> [Task requirements]:
Format the item lines from the line with "order: Asterales" through the end of the items as a Markdown table with the columns Row and Line. Number each row and skip any blank lines.

Data items
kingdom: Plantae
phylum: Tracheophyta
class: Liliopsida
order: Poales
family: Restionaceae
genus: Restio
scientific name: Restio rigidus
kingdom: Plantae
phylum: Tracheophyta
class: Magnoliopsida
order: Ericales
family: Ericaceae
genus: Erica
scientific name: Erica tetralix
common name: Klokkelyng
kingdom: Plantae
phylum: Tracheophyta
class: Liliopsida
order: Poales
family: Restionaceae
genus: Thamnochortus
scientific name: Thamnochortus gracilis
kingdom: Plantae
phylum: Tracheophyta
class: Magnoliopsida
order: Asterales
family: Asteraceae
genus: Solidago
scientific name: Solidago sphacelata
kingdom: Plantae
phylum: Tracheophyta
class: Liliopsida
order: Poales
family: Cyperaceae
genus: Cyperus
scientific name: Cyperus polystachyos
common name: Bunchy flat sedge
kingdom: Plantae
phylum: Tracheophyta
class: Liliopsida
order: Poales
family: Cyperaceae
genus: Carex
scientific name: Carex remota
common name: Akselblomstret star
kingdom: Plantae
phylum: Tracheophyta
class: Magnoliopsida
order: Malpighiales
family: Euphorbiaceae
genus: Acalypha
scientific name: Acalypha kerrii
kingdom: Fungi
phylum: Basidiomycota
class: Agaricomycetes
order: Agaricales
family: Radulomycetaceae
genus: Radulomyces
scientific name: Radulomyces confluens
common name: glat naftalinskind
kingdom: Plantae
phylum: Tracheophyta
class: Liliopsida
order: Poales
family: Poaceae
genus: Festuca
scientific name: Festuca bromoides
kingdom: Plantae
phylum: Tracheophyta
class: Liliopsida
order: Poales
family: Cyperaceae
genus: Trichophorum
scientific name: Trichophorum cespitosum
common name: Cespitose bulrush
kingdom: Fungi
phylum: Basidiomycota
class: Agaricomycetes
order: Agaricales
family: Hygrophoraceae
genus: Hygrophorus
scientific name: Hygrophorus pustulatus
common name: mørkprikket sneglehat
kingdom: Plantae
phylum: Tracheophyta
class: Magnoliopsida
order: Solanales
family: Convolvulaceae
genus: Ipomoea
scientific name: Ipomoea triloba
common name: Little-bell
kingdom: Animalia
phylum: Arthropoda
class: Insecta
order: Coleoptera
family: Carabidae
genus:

> [Reply to the exercise]:
| Row | Line |
|---|---|
| 1 | order: Asterales |
| 2 | family: Asteraceae |
| 3 | genus: Solidago |
| 4 | scientific name: Solidago sphacelata |
| 5 | kingdom: Plantae |
| 6 | phylum: Tracheophyta |
| 7 | class: Liliopsida |
| 8 | order: Poales |
| 9 | family: Cyperaceae |
| 10 | genus: Cyperus |
| 11 | scientific name: Cyperus polystachyos |
| 12 | common name: Bunchy flat sedge |
| 13 | kingdom: Plantae |
| 14 | phylum: Tracheophyta |
| 15 | class: Liliopsida |
| 16 | order: Poales |
| 17 | family: Cyperaceae |
| 18 | genus: Carex |
| 19 | scientific name: Carex remota |
| 20 | common name: Akselblomstret star |
| 21 | kingdom: Plantae |
| 22 | phylum: Tracheophyta |
| 23 | class: Magnoliopsida |
| 24 | order: Malpighiales |
| 25 | family: Euphorbiaceae |
| 26 | genus: Acalypha |
| 27 | scientific name: Acalypha kerrii |
| 28 | kingdom: Fungi |
| 29 | phylum: Basidiomycota |
| 30 | class: Agaricomycetes |
| 31 | order: Agaricales |
| 32 | family: Radulomycetaceae |
| 33 | genus: Radulomyces |
| 34 | scientific name: Radulomyces confluens |
| 35 | common name: glat naftalinskind |
| 36 | kingdom: Plantae |
| 37 | phylum: Tracheophyta |
| 38 | class: Liliopsida |
| 39 | order: Poales |
| 40 | family: Poaceae |
| 41 | genus: Festuca |
| 42 | scientific name: Festuca bromoides |
| 43 | kingdom: Plantae |
| 44 | phylum: Tracheophyta |
| 45 | class: Liliopsida |
| 46 | order: Poales |
| 47 | family: Cyperaceae |
| 48 | genus: Trichophorum |
| 49 | scientific name: Trichophorum cespitosum |
| 50 | common name: Cespitose bulrush |
| 51 | kingdom: Fungi |
| 52 | phylum: Basidiomycota |
| 53 | class: Agaricomycetes |
| 54 | order: Agaricales |
| 55 | family: Hygrophoraceae |
| 56 | genus: Hygrophorus |
| 57 | scientific name: Hygrophorus pustulatus |
| 58 | common name: mørkprikket sneglehat |
| 59 | kingdom: Plantae |
| 60 | phylum: Tracheophyta |
| 61 | class: Magnoliopsida |
| 62 | order: Solanales |
| 63 | family: Convolvulaceae |
| 64 | genus: Ipomoea |
| 65 | scientific name: Ipomoea triloba |
| 66 | common name: Little-bell |
| 67 | kingdom: Animalia |
| 68 | phylum: Arthropoda |
| 69 | class: Insecta |
| 70 | order: Coleoptera |
| 71 | family: Carabidae |
| 72 | genus: |